Premix is premium gasoline mixed with lubricant oil and it is used in two-stroke internal combustion engines. It tends to produce a lot of smoke.

This Premix is a block validation debugging tool for the Nimbus Ethereum client. Premix will query transaction execution steps from other Ethereum clients and compare them with those generated by Nimbus. It will then produce a web page to present comparison results that can be inspected by the developer to pinpoint the faulty instruction.

Premix will also produce a test case for the specific problematic transaction, complete with a database snapshot to execute transaction validation in isolation.
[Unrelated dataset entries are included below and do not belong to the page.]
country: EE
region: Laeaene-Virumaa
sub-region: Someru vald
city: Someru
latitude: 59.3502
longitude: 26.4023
This test case can then be integrated with the Nimbus project's test suite.

Requirements

Before you can use the Premix debugging tool there are several things you need to prepare. The first requirement is a recent version of geth installed from source or binary. The minimum required version is 1.8.18. Beware that version 1.8.x contains bugs in transaction tracer, upgrade it to 1.9.x soon after it has been released. Afterwards, you can run it with this command:

geth --rpc --rpcapi eth,debug --syncmode full --gcmode=archive

You need to run it until it fully syncs past the problematic block you want to debug (you might need to do it on an empty db, because some geth versions will keep on doing a fast sync if that's what was done before). After that, you can stop it by pressing CTRL-C and rerun it with the additional flag --maxpeers 0 if you want it to stop syncing

or just let it run as is if you want to keep syncing.
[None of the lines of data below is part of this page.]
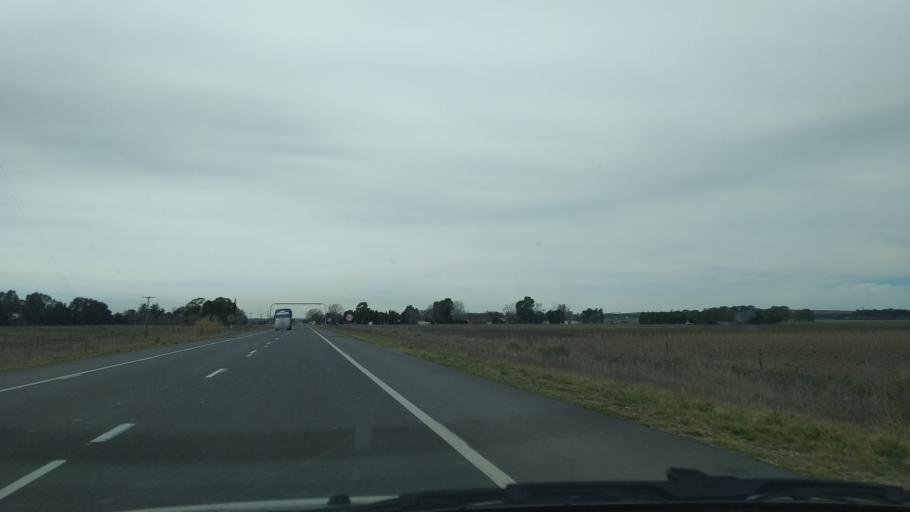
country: AR
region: Buenos Aires
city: Olavarria
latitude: -36.9917
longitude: -60.3186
The next requirement is building Nimbus and Premix:

# in the top-level directory:
make

After that, you can run Nimbus with this command:

./build/nimbus --prune:archive --port:30304

Nimbus will try to sync up to the problematic block, then stop and execute Premix which will then load a report page in your default browser. If it fails to do that, you can see the report page by manually opening premix/index.html.
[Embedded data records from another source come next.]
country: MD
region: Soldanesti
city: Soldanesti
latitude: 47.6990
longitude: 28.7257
In your browser, you can explore the tracing result and find where the problem is.

Tools

Premix

Premix is the main debugging tool. It produces reports that can be viewed in a browser and serialised debug data that can be consumed by the debug tool. Premix consumes data produced by either nimbus, persist, or dumper.

You can run it manually using this command:

./build/premix debug*.json

Persist

Because the Nimbus P2P layer still contains bugs, you may become impatient when trying to sync blocks. In the ./premix directory, you can find a persist tool. It will help you sync relatively quicker because it will bypass the P2P layer and download blocks from geth via rpc-api.

When it encounters a problematic block during syncing, it will stop and produce debugging data just like Nimbus does.

./build/persist [--dataDir:your_database_directory] [--head: blockNumber] [--maxBlocks: number] [--numCommits: number]

Debug

In the same ./premix directory you'll find the debug tool that you can use to process previously generated debugging info in order to work with one block and one transaction at a time instead of multiple confusing blocks and transactions.

./build/debug block*.json

where block*.json contains the database snapshot needed to debug a single block produced by the Premix tool.

Dumper

Dumper was designed specifically to produce debugging data that can be further processed by Premix from information already stored in database. It will create tracing information for a single block if that block has been already persisted.

If you want to generate debugging data, it's better to use the Persist tool. The data generated by Dumper is usually used to debug Premix features in general and the report page logic in particular.

# usage:
./build/dumper [--datadir:your_path] --head:blockNumber

Hunter

Hunter's purpose is to track down problematic blocks and create debugging info associated with them. It will not access your on-disk database, because it has its own prestate construction code.

Hunter will download all it needs from geth, just make sure your geth version is at least 1.8.18.

Hunter depends on eth_getProof(EIP1186). Make sure your installed geth supports this functionality (older versions don't have this implemented).

# usage:
./build/hunter --head:blockNumber --maxBlocks:number

blockNumber is the starting block where the hunt begins.

maxBlocks is the number of problematic blocks you want to capture before stopping the hunt.

Regress

Regress is an offline block validation tool. It will not download block information from anywhere like Persist tool. Regress will validate your already persisted block in database. It will try to find any regression introduced either by bugfixing or refactoring.

# usage:
./build/regress [--dataDir:your_db_path] --head:blockNumber